At the beginning of my game, I want to build a world. This process is slow enough to warrant a separate thread. I successfully implemented it with threading from direct.stdpy (yay!) but it is limited in capability and doesn’t fully exploit the taskMgr or other native capabilities. It does use a Task to check if the thread is finished or not, but that’s about it.

Question 1 - Should I call it good and be happy with the threading? Or should I look for a more panda-native solution?
This matters because I started wanting to monitor the thread progress by updating the scene as it progresses. But, because of multiple frequent reparent_to operations, it has major lags.

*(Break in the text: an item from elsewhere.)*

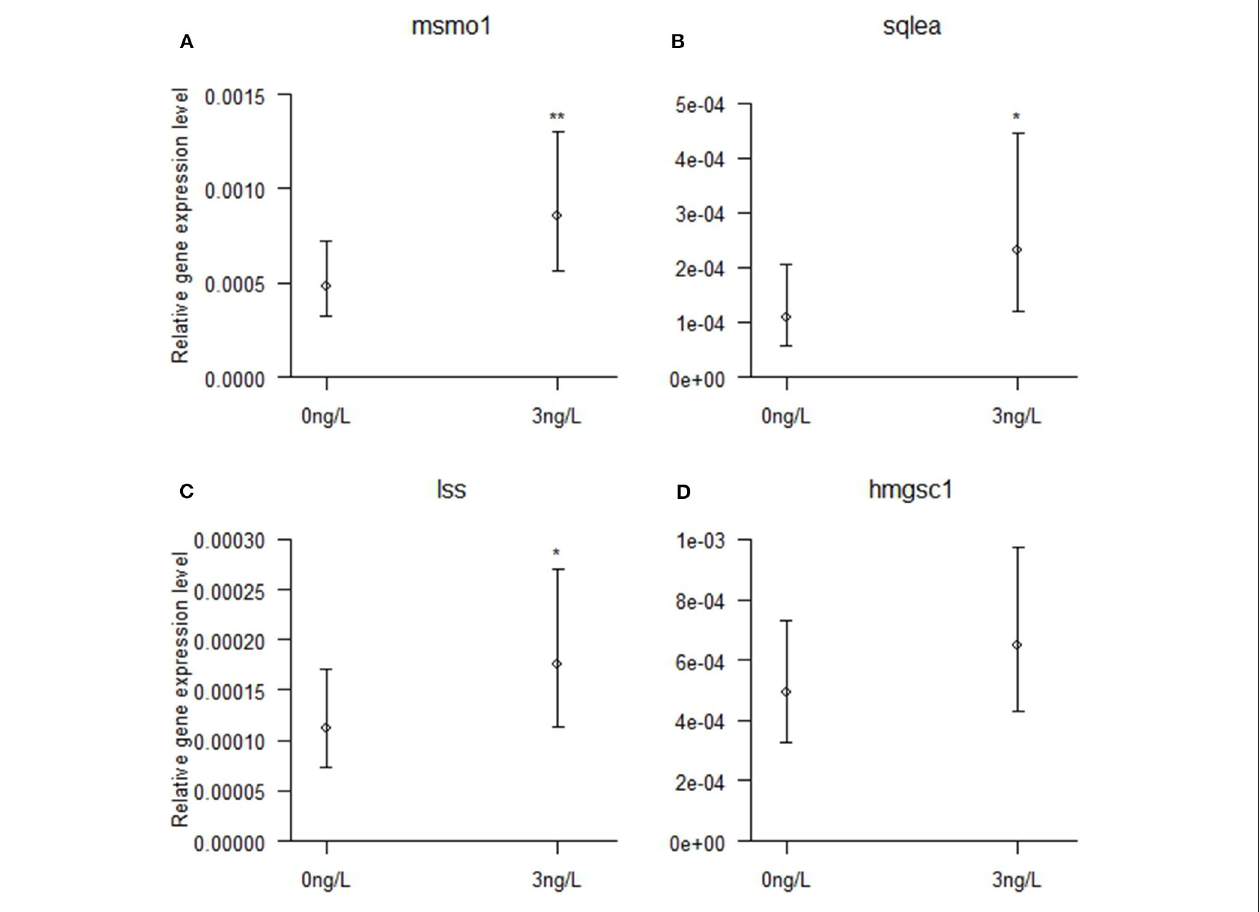
FIGURE 4 | Brain mRNA expression of (A) msmo1 , (B) sqlea , (C) lss, and (D) hmgcs1 in zebrafish males developmentally exposed to 0 or 3ng/L EE 2 and remediated in clean water for 120 days. The mRNA expression was quantified with qPCR and normalized against the expression of 18S RNA and Elf1a , displaying the relative gene expression. Data represent mean ± 95% CI of 10 samples/group, * p < 0.05, ** p < 0.01. * Significantly different from control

Question 2 - Are there good tricks for asynchronously reparenting, or otherwise limiting the lags, during dynamic world creation or other reparent-heavy operations?

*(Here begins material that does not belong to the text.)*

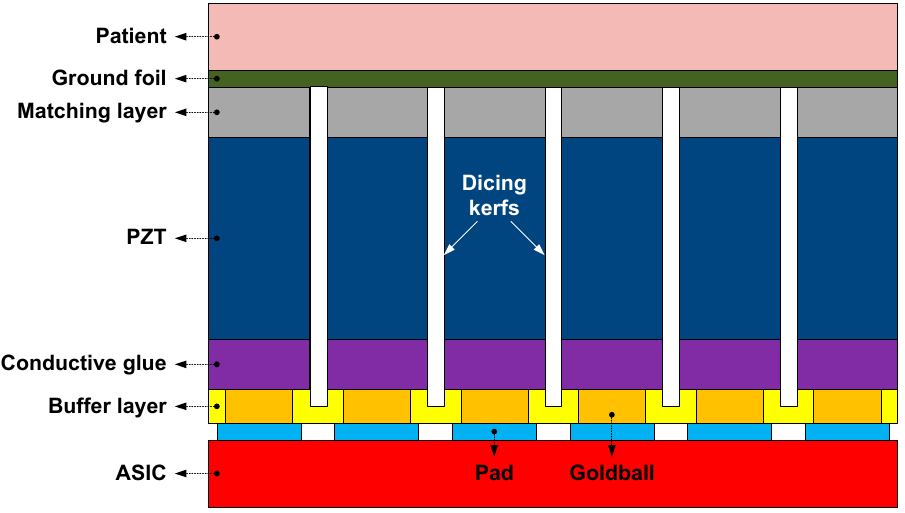
Figure 2. Cross-sectional view of the transducer array mounted on top of the ASIC.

I found TaskThreaded and it claims to be good for “CPU-intensive processing” – I thought I was on to something, but I can’t even figure out how to use it. When I subclass from it and try to add it to the taskMgr, it throws this error:
Exception: add: Tried to add a task that was not a Task or a func
When I try to run it directly, it just blocks the rest of the loop.

Question 3 - Is TaskThreaded a good solution for this particular application? If so, is there a good example I can look at to see how to properly implement it? If not, when is it a good tool to use?

You can use threaded task chains, which allow you to run tasks on other threads. See this page:
https://docs.panda3d.org/1.10/python/programming/tasks-and-events/task-chains

However, note that using threaded tasks doesn’t magically solve any problems; it’s really just a slightly different way to schedule your work compared to a thread.

Does the lag occur in the reparentTo call itself, or does it occur the first time that the objects are rendered? If the latter, you can probably help by calling prepareScene and premungeScene before parenting.

I did try the prepareScene and premungeScene, neither seemed to make a difference. But I tried something else: instead of reparenting to the rendering scene graph, I reparented to another node that I attached to render only once all of the geometries were built and added. That took a nearly identical amount of time and still caused dramatic framerate stutters (120 -> 8) even without being attached to the render node. So I think it’s more related to how I’m running the thread instead of the reparent operation? Unless the reparent is blocking even when it’s not attached to the main render node?

I didn’t try the threaded task chains yet, I’ll look at it next chance I get.

I don’t think that threaded task chains will solve the stutter issue. I find it a little strange that reparentTo to an inactive render graph would cause any stutter at all, especially if you’re doing it in a thread. I wonder if Panda is grabbing some sort of a global lock during that operation that causes a wait in the render thread.

Could you try replacing your np.reparentTo call with np.node().resetPrevTransform(), and check whether that is also stuttering, or if it’s really the reparentTo call specifically?

I replaced that call, it still stutters.
So I removed both calls, just running the thread and then ignoring the result–still stutters. I tried profiling it a bit, I think I was incorrect to blame reparent. It’s looking likely that I’m doing something bad somewhere else in the code, I’ll dig around a bit.